- #HOW TO PLAY STELLARIS DETERMINED EXTERMINATORS FOR FREE#
- #HOW TO PLAY STELLARIS DETERMINED EXTERMINATORS PLUS#
"Space available" appears to be a function of Housing districts and empty district slots, which means pops grow rapidly early on, then slow down massively as the planet fills up. In the new version, organic pop growth is still calculated that way, but your goal is modified by the total number of pops in your empire, and your growth rate is modified by the space available on that particular planet. Once it hits 100, you get a shiny new pop. Each month, you add that number to the growth.
#HOW TO PLAY STELLARIS DETERMINED EXTERMINATORS PLUS#
Previously, pop growth was a set number, base 3 for bio, base 2 for machines, plus modifiers for tech/buildings/civics/species attributes. The biggest change in the new version is population growth. If you want to cheese it, unemploy your coordinators right before the projects finish the reward is always a fixed percentage of the techs, so if you ram your sprawl through the roof so each tech costs 4x as much as usual, you get 4x as much progress and that sticks around when you reduce the costs by increasing admin cap again.So first impressions of the new Dick, based on two games, one as a Ring-based Molluscoid republic, the other a Machine World-based Determined Exterminator:
Purging can give you ludicrous amounts of energy (and unity, as a DE) so you should be able to have most of your pops working alloys and research (and maybe some coordinators, soldiers, etc.)ĭon't forget to harvest the debris of your battles! Lots of tech can be gained that way. Spreading out the purging pops can be desirable sometimes to get building slots on more planets, but putting them all in one place purges slower (just like pop growth, purging rate is unaffected by the number of pops but linear with the number of planets). Habitats are nice for this (reasonably habitable for everybody, and all those pops will instantly unlock all the building slots).
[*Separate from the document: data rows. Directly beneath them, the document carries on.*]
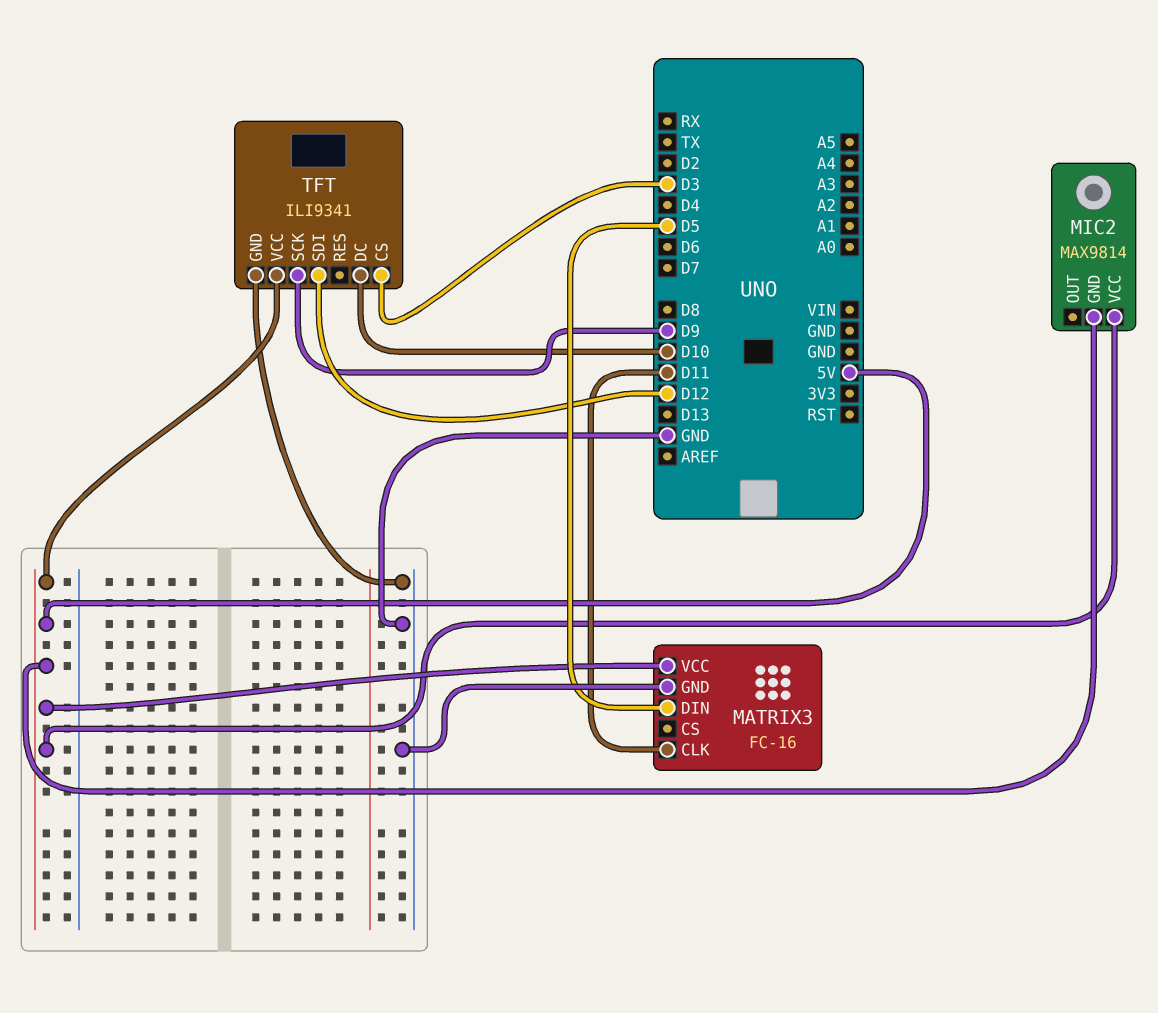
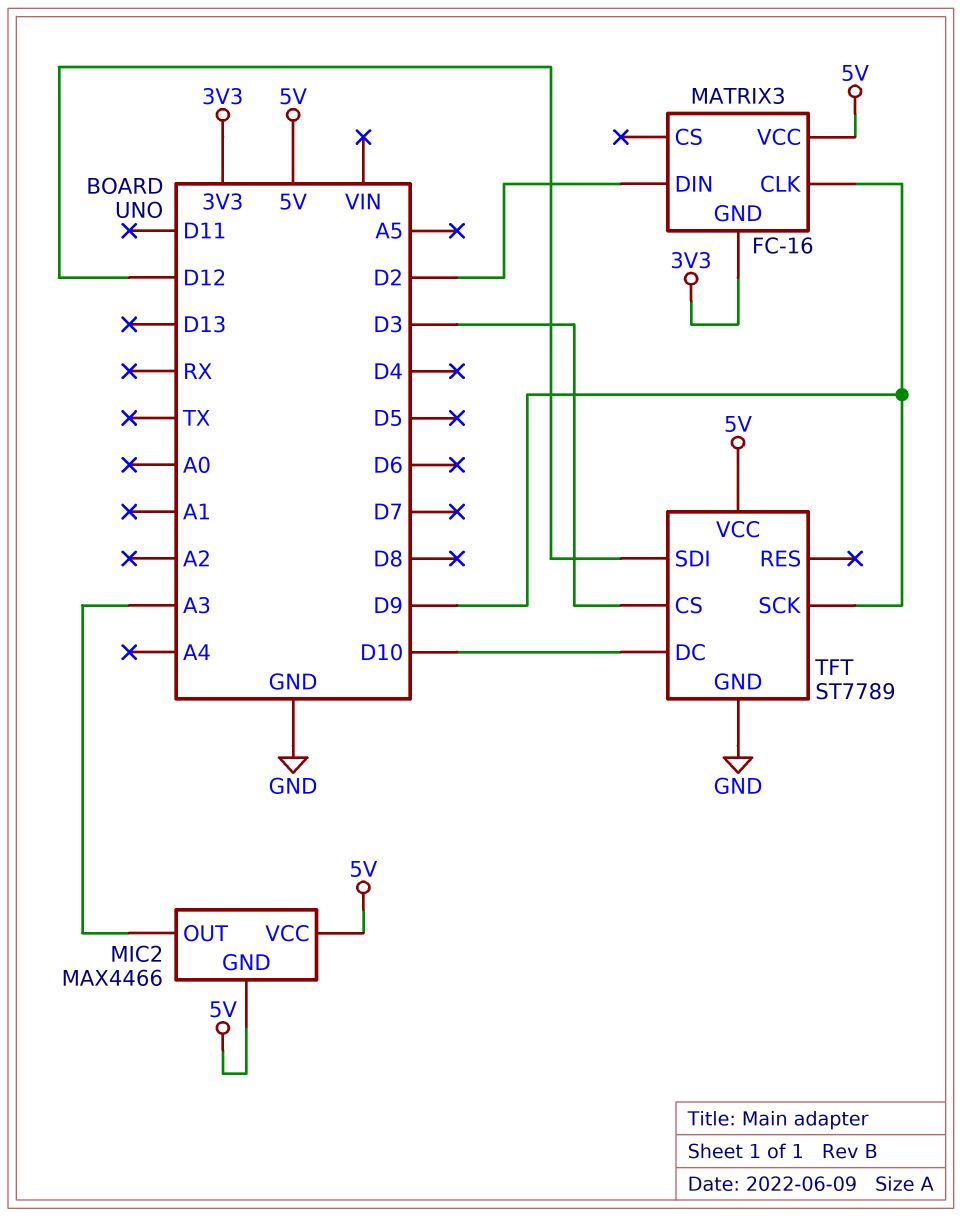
MATRIX3 pin CLK: D11 -> D9
MATRIX3 pin DIN: D5 -> D2
MATRIX3 pin GND: GND -> 3V3
MIC2: MAX9814 -> MAX4466
MIC2 pin OUT: none -> A3
TFT: ILI9341 -> ST7789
Purging should generally be done slowly, and as much as possible in one place.
#HOW TO PLAY STELLARIS DETERMINED EXTERMINATORS FOR FREE#
Also, since machines can force-build certain pops basically for free (no cost to build rate, only 10% of progress lost when switching) you can easily design an energy-specific model and use it wherever you have tech-drone jobs. Your pop upkeep will be a bit energy sinks so Durable is a nice trait (stacks well with some other modifiers from traditions, etc.). Grab the Capacity Overload edict as soon as you can afford it (shouldn't be hard you don't have a lot of other uses for influence). They use a lot of it, though, especially if you keep your Coordinators employed at all times (you can turn them on and off as needed to skip their upkeep most months, but you might occasionally get a tech or tradition later than you should). Machines have it even easier in some ways, such as being able to make dedicated researcher pops (robomodding is much "nicer" than the bio version) without needing to waste a 2-point trait on non-research pops.Įnergy can be obtained by purging, although machines also generate it very efficiently. Pick up Technological Ascendancy - machines don't have a lot of great APs anyhow - and don't wait too long on the Discovery tree.). Also use scientists with useful traits and high levels. Machines are amazing at tech I'm not sure how you managed to be falling behind but the strategies are the same as for any other empire (set aside some portion of your planets - ideally ones with bonuses like relic worlds or useful modifiers - as dedicated tech worlds, have a scientist assist research on those and use a governor with Analytical, fill them up with researchers and researcher buildings, use the Tech World designation, etc.